> _Exercise passage_:
►

Q. What is it about the brains of people who sell cars? I hate the games, and negotiations, and being treated like I don't even have a brain simply because I'm female! If only I could purchase a car without having to deal with a salesperson! What do you do?

A. Your questions certainly point to the stereotype of the typical car salesperson. Not all of them match that stereotype, but they often get painted with the same brush. (You know the drill. Human beings have a stressful experience with an individual or even with several individuals and then tend to generalize about everyone else in the same category.)

What about the brains of people who sell cars? There isn't a simple, one-sentence answer to your question.

First, their brains are likely very different from yours (or you wouldn't experience so much discomfort around them and, I take it, you've not chosen a career in car sales). That's not bad. It is different, unlike. Those differences can become further magnified in situations that require the use of functions that are energy-intensive for our brains.

It's been helpful for me to understand that the type of brain that likes to sell, negotiate, and bargain is often highly or extremely extroverted. Brains that fall at the opposite end of the Extroversion-Introversion Continuum aren't interested in expending the energy required to play "games," to negotiate, or to bargain. The highly or extremely introverted brain can find such interactions quite exhausting. They may even perceive those types of situations as loaded with "conflict" and go to great lengths to avoid them.

◄

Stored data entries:

►

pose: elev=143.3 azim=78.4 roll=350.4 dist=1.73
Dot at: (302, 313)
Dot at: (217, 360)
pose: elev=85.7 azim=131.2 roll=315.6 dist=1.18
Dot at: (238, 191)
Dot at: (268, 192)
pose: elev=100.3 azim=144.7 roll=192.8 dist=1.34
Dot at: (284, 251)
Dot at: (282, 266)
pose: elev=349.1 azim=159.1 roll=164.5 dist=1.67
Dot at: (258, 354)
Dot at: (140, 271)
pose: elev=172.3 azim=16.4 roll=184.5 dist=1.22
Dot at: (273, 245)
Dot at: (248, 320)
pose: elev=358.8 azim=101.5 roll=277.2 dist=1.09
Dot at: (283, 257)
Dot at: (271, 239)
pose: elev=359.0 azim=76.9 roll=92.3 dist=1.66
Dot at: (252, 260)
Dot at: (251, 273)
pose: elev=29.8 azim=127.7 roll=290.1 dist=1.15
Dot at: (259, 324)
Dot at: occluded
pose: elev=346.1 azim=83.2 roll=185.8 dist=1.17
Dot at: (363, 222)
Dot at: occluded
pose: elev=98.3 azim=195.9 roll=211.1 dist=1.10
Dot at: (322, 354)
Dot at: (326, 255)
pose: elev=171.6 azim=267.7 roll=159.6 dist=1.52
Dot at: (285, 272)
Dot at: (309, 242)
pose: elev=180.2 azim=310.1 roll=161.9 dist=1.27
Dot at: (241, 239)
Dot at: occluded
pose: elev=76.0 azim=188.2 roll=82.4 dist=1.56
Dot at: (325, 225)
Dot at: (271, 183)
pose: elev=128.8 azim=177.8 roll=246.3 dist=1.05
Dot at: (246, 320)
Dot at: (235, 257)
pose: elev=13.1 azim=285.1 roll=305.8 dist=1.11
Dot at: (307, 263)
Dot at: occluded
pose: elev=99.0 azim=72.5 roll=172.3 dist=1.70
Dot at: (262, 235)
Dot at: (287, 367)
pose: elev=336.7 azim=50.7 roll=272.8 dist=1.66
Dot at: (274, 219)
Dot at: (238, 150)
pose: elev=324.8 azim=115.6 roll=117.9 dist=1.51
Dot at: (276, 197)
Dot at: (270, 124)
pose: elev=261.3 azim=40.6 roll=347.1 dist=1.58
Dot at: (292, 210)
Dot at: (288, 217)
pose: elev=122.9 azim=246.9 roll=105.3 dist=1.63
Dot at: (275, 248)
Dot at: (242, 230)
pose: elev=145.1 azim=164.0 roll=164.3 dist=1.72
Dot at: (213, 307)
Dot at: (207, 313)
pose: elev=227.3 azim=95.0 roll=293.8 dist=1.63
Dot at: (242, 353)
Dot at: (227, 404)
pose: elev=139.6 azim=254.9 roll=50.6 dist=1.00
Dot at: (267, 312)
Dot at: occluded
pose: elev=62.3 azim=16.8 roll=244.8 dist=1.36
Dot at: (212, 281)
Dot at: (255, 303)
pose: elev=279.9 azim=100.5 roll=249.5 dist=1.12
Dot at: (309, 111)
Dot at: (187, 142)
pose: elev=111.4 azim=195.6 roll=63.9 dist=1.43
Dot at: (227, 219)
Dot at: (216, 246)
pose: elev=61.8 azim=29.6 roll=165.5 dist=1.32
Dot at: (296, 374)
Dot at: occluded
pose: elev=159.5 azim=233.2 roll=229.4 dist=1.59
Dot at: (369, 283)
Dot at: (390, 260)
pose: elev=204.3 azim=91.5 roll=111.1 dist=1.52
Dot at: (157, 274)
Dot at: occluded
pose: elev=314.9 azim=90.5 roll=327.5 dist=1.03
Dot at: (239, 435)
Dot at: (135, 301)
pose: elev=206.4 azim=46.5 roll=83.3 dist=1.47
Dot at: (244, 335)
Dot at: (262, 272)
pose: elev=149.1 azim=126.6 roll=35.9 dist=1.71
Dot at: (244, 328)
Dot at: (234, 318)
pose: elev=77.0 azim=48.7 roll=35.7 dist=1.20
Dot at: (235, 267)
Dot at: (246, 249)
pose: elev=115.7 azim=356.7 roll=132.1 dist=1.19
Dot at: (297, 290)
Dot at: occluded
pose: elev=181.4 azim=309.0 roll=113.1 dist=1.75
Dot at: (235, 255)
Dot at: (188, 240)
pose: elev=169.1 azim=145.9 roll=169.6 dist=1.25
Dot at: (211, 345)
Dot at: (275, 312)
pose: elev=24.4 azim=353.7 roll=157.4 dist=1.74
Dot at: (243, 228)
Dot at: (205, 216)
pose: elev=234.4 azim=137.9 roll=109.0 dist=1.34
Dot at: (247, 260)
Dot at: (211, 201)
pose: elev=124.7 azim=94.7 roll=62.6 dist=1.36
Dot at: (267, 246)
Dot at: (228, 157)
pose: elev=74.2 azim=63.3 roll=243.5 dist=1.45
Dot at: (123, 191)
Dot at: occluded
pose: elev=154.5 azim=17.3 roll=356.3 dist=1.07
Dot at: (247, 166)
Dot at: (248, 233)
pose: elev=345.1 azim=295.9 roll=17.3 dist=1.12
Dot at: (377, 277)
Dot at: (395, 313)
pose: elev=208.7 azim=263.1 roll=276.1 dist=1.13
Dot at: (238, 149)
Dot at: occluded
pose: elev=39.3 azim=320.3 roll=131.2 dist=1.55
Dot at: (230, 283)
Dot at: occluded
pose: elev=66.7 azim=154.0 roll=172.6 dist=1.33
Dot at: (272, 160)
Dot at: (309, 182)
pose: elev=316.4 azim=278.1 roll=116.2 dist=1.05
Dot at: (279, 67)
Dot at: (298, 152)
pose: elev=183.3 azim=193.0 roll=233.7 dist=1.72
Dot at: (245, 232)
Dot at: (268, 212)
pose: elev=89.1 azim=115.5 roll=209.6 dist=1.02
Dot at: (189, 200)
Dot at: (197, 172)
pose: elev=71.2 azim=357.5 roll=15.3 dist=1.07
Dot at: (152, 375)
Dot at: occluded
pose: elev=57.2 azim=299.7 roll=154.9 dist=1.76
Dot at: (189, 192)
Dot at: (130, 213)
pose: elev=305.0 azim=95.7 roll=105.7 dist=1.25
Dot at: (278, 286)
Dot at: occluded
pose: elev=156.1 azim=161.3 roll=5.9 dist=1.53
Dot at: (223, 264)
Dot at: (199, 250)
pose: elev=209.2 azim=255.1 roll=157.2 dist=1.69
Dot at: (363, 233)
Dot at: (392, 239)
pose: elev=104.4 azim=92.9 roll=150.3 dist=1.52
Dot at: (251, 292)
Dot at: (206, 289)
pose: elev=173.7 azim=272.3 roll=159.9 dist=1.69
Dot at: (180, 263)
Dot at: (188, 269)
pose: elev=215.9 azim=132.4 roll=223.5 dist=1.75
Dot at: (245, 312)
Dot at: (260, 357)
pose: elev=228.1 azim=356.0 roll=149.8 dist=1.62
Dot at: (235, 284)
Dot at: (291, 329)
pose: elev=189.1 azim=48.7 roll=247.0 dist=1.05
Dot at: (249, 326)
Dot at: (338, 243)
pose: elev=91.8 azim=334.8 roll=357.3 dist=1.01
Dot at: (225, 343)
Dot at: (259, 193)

◄

> _Task to complete_: Copy the part of the advice column that begins at the words "Q. What is it" and stops after the words "What do you do?". Work only from the advice column.

> _Written response_:
Q. What is it about the brains of people who sell cars? I hate the games, and negotiations, and being treated like I don't even have a brain simply because I'm female! If only I could purchase a car without having to deal with a salesperson! What do you do?